Classical

All Hail the Clarinet

Frankly Music offers works by Mahler, Bartok, Schubert with a big role for the clarinet.

By - Nov 8th, 2018 01:43 pm
Todd Levy. Photo from MSO.

Todd Levy. Photo from MSO.

The Frankly Music series returns to St. Paul’s Episcopal Church for a third concert, The Voice of the Clarinet, featuring, as you might expect, clarinet and voice.

Todd Levy, principal clarinetist for the Milwaukee Symphony and Santa Fe Opera Orchestra,  will be featured in every work. Soprano Susanna Phillips, at the pinnacle of her profession, will likely steal the spotlight for a first half of vocal favorites. Phillips continues to sing in Chicago Lyric Opera and Santa Fe Opera productions and is now a regular at the Metropolitan Opera. She has appeared a number of times with the Milwaukee Symphony and has sung in Frankly Music programs in the past as well. She and Levy have worked together frequently.

Brian Zeger also performs in every work. Pianist and vocal coach in programs at Julliard School and the Met, Zeger has worked frequently with Almond and with Phillips in various events in New York City. Violinist and Frankly Music artistic director Frank Almond will join Levy and Zeger for a trio to close the concert.

The concert opens with a potpourri of vocal settings for soprano, clarinet and piano.
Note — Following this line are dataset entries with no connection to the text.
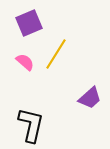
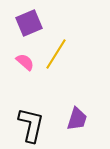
purple trapezoid: moved 13 px left, 21 px down; rotated 30 degrees counterclockwise
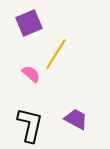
pink semicircle: moved 6 px right, 12 px down
purple trapezoid: moved 1 px left; rotated 80 degrees counterclockwise
black L-shape: moved 1 px left
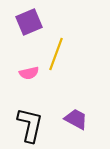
purple square: moved 1 px up
yellow line: rotated 12 degrees counterclockwise
pink semicircle: moved 2 px left, 1 px up; rotated 126 degrees clockwise
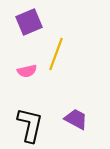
pink semicircle: moved 2 px left, 2 px up
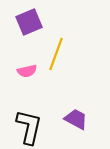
black L-shape: moved 1 px left, 2 px down
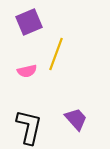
purple trapezoid: rotated 20 degrees clockwise
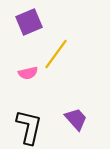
yellow line: rotated 16 degrees clockwise
pink semicircle: moved 1 px right, 2 px down
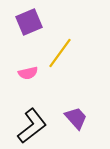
yellow line: moved 4 px right, 1 px up
purple trapezoid: moved 1 px up
black L-shape: moved 3 px right, 1 px up; rotated 39 degrees clockwise
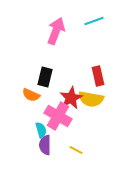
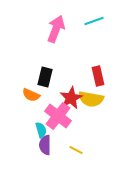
pink arrow: moved 2 px up
pink cross: rotated 8 degrees clockwise
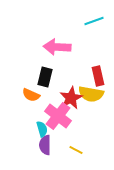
pink arrow: moved 1 px right, 18 px down; rotated 108 degrees counterclockwise
yellow semicircle: moved 5 px up
cyan semicircle: moved 1 px right, 1 px up
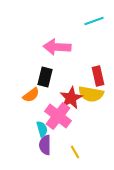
orange semicircle: rotated 60 degrees counterclockwise
yellow line: moved 1 px left, 2 px down; rotated 32 degrees clockwise
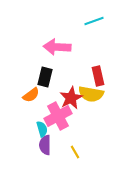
pink cross: rotated 24 degrees clockwise
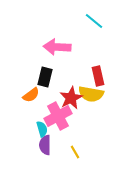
cyan line: rotated 60 degrees clockwise
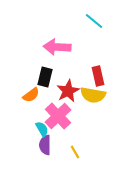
yellow semicircle: moved 2 px right, 1 px down
red star: moved 3 px left, 7 px up
pink cross: rotated 16 degrees counterclockwise
cyan semicircle: rotated 14 degrees counterclockwise
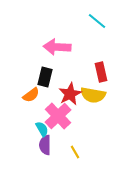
cyan line: moved 3 px right
red rectangle: moved 3 px right, 4 px up
red star: moved 2 px right, 3 px down
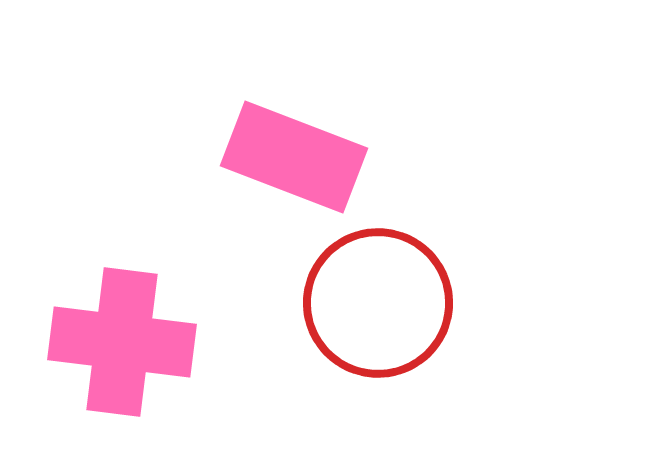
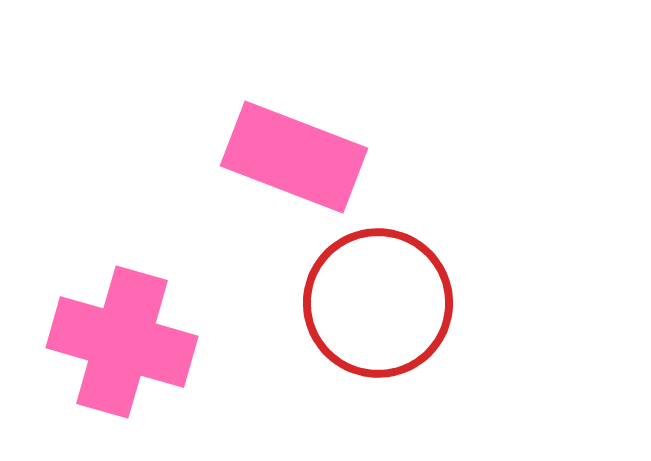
pink cross: rotated 9 degrees clockwise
To represent opera, Phillips will sing an aria from W.A. Mozart‘s La Clemenza di Tito, K. 621 –  “Parto! Ma tu ben mio” in a trio arrangement.

The program also features a lieder written with operatic ambitions. In Franz Schubert‘s Der Hirt auf dem Felsen (Shepherd on the Rock), D965 – op. post. 129, a shepherd longs for his sweetheart. Singing high in the hills, his voice echos across the valley. Clarinet and voice share this song, enhancing the sense of isolation and space by exchanging phrases. Misery and hope expressed in the lyrics make the work a romantic showstopper.
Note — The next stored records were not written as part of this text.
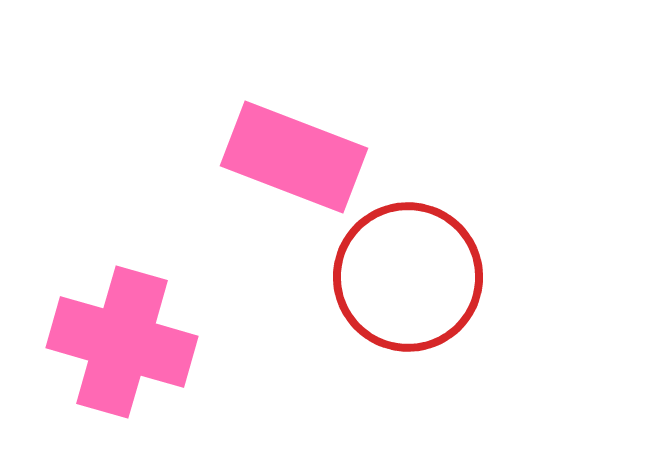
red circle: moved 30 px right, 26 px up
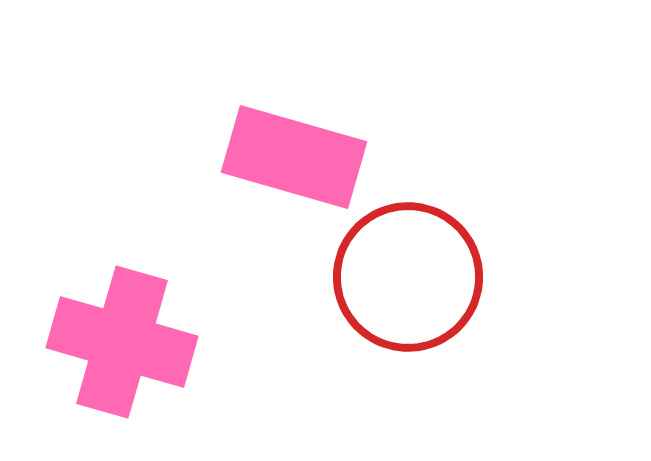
pink rectangle: rotated 5 degrees counterclockwise
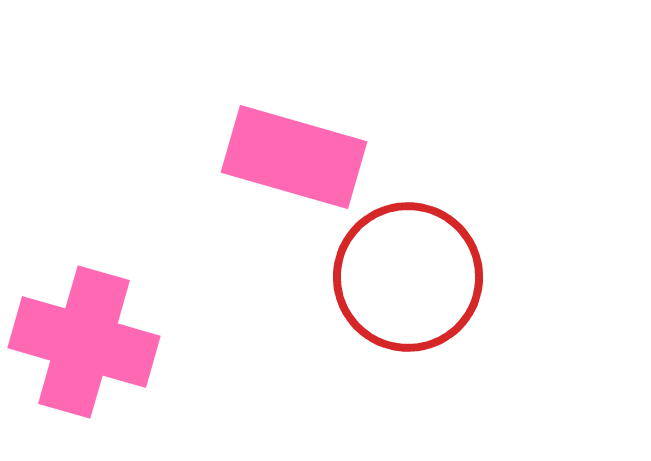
pink cross: moved 38 px left
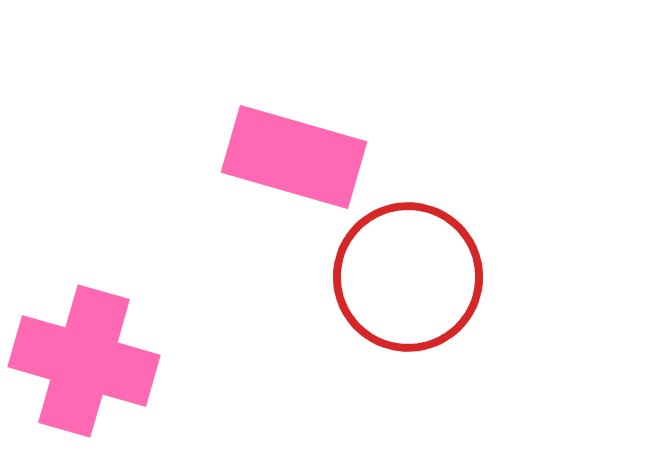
pink cross: moved 19 px down
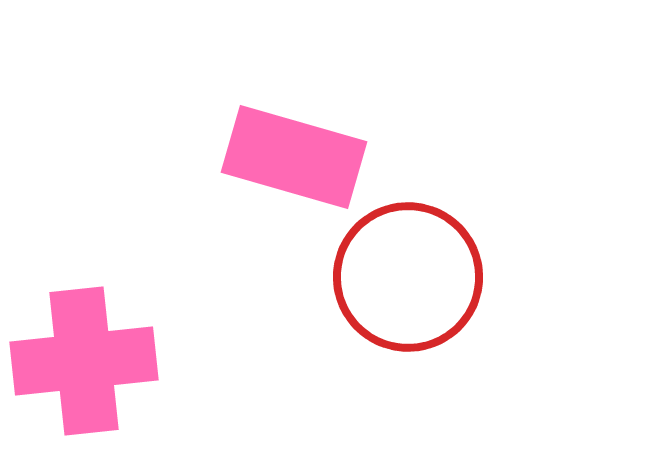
pink cross: rotated 22 degrees counterclockwise
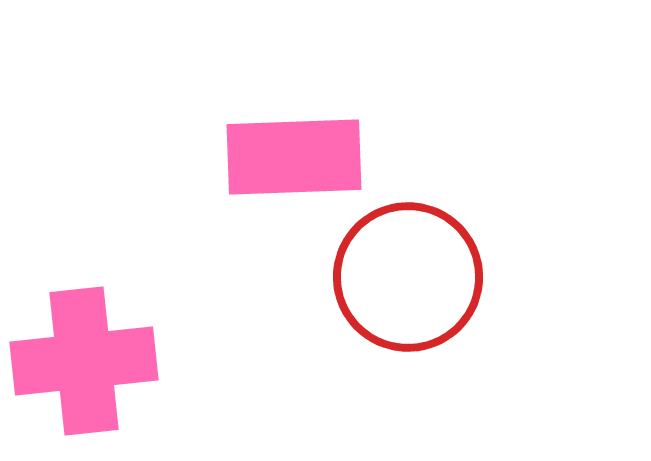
pink rectangle: rotated 18 degrees counterclockwise
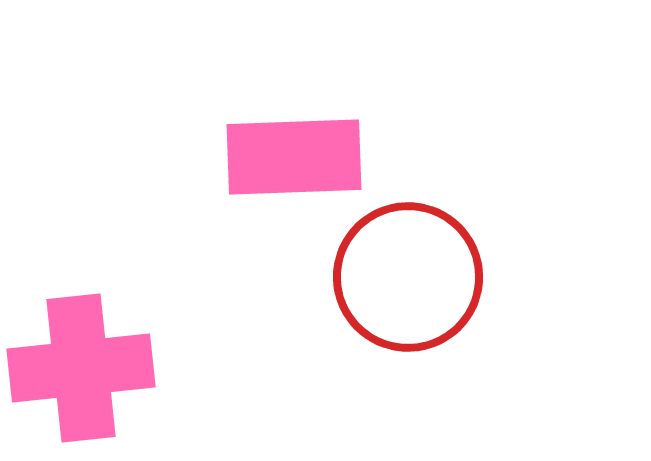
pink cross: moved 3 px left, 7 px down
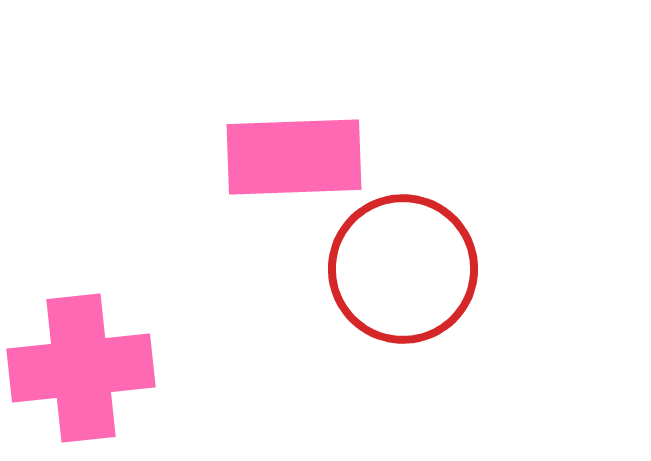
red circle: moved 5 px left, 8 px up
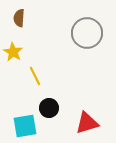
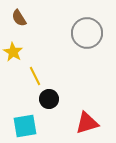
brown semicircle: rotated 36 degrees counterclockwise
black circle: moved 9 px up
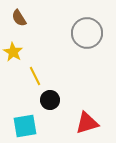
black circle: moved 1 px right, 1 px down
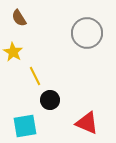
red triangle: rotated 40 degrees clockwise
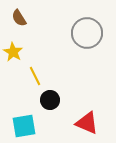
cyan square: moved 1 px left
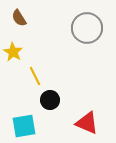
gray circle: moved 5 px up
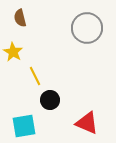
brown semicircle: moved 1 px right; rotated 18 degrees clockwise
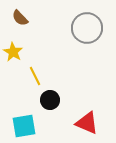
brown semicircle: rotated 30 degrees counterclockwise
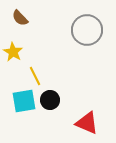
gray circle: moved 2 px down
cyan square: moved 25 px up
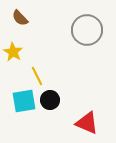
yellow line: moved 2 px right
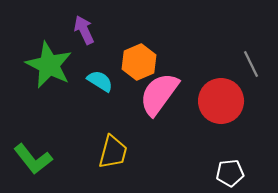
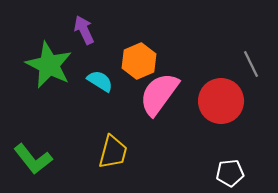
orange hexagon: moved 1 px up
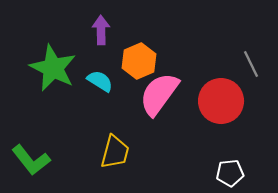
purple arrow: moved 17 px right; rotated 24 degrees clockwise
green star: moved 4 px right, 3 px down
yellow trapezoid: moved 2 px right
green L-shape: moved 2 px left, 1 px down
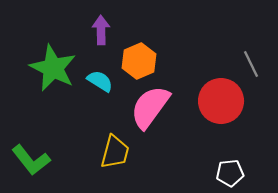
pink semicircle: moved 9 px left, 13 px down
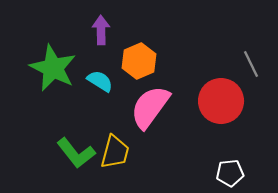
green L-shape: moved 45 px right, 7 px up
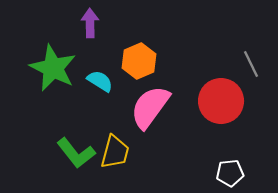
purple arrow: moved 11 px left, 7 px up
Although the grandeur of a Mahlerian scale symphony is memorable, the journey through one of his symphonies includes tender, more introspective moments. Gustav Mahler‘s Fourth Symphony closes with a tender soprano solo singing the song of an innocent child “We enjoy heavenly pleasures ..We lead angelic lives, yet have a merry time of it.”  The clarinet emerges from the massed orchestra accompaniment. Arnon Zimra reworked this moment, reduced to chamber scale for soprano, clarinet and piano for the song, Wir geniessen die himmlischen Freuden (The heavenly life).

Béla Bartók was commissioned to write Contrasts for Violin, Clarinet, and Piano for Benny Goodman. Levy credits Goodman with single-handedly ensuring classical clarinet players a 20th century repertoire. Goodman, who was looking to move his career from big band to classical concerts, commissioned many works from the best composers of the time.
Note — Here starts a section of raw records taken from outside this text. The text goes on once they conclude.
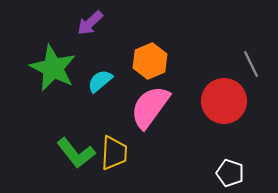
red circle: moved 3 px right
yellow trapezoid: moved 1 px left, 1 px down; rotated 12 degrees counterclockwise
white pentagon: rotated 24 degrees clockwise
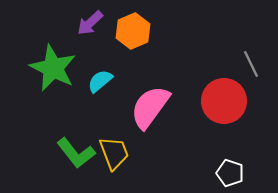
orange hexagon: moved 17 px left, 30 px up
yellow trapezoid: rotated 24 degrees counterclockwise
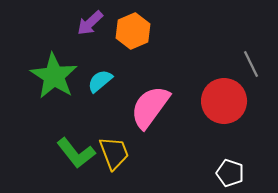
green star: moved 1 px right, 8 px down; rotated 6 degrees clockwise
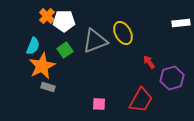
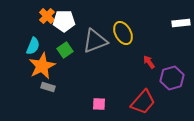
red trapezoid: moved 2 px right, 2 px down; rotated 12 degrees clockwise
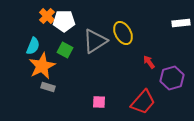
gray triangle: rotated 12 degrees counterclockwise
green square: rotated 28 degrees counterclockwise
pink square: moved 2 px up
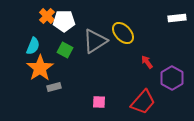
white rectangle: moved 4 px left, 5 px up
yellow ellipse: rotated 15 degrees counterclockwise
red arrow: moved 2 px left
orange star: moved 2 px left, 2 px down; rotated 8 degrees counterclockwise
purple hexagon: rotated 15 degrees counterclockwise
gray rectangle: moved 6 px right; rotated 32 degrees counterclockwise
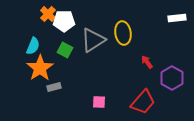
orange cross: moved 1 px right, 2 px up
yellow ellipse: rotated 35 degrees clockwise
gray triangle: moved 2 px left, 1 px up
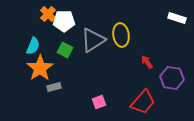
white rectangle: rotated 24 degrees clockwise
yellow ellipse: moved 2 px left, 2 px down
purple hexagon: rotated 20 degrees counterclockwise
pink square: rotated 24 degrees counterclockwise
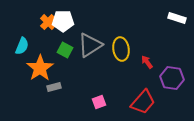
orange cross: moved 8 px down
white pentagon: moved 1 px left
yellow ellipse: moved 14 px down
gray triangle: moved 3 px left, 5 px down
cyan semicircle: moved 11 px left
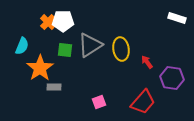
green square: rotated 21 degrees counterclockwise
gray rectangle: rotated 16 degrees clockwise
Violinist Almond and pianist Zeger join clarinetist Levy in this virtuoso trio. The “contrasts” are in the changing rhythmic elements in the three movements. The music has been described as “an amalgam of abstracted Hungarian folk music combined with Rumanian dance melodies, Bulgarian and Greek meters, and a highly personalized, first-class command of 20th-century compositional techniques.”

Levy points out that the piece attempts to capture the rhythms of the Hungarian language. “Bartok tried to write out in Western notation how certain rhythms in the language went – which is almost impossible to do. People take freedoms with the music because they knew what he wanted.” Levy learned the piece from Isidore Cohen, long the violinist with the Beaux Arts Trio, who had studied with Joseph Szigeti, who in turn had collaborated with Bartok and premiered Contrasts.

Almond also had the opportunity to learn from Felix Galimer, another European expatriate who came to New York before World War II. “If you play exactly what is on the page,” Almond comments,  “it sounds sort of straight. You have to have a crazy gypsy fiddler inside of you to pull off the last movement.”

This concert is truly a concert of friends, with numerous past associations, who are attracted by the opportunity to play chamber music together in an intimate setting.

Monday’s November 12 concert will be held at 7:00 p.m. at St. Paul’s Episcopal Church, 914 E. Knapp St. in downtown Milwaukee. Tickets may be purchased on-line for $30 or at the door for $35, general seating and $10 student. Come early for the best seats and stay late for the creatively catered Frankly Music reception after the concert.

Frankly Music offers its next concert, Robert and Clara, featuring compositions by each Schumann, one of classical music’s most famous couples.  on January 29 at Schwan Concert Hall at Wisconsin Lutheran College. The concert will feature Frank Almond, Ilana Setapen, Toby Appel, Alexander Hersh and Orion Weiss.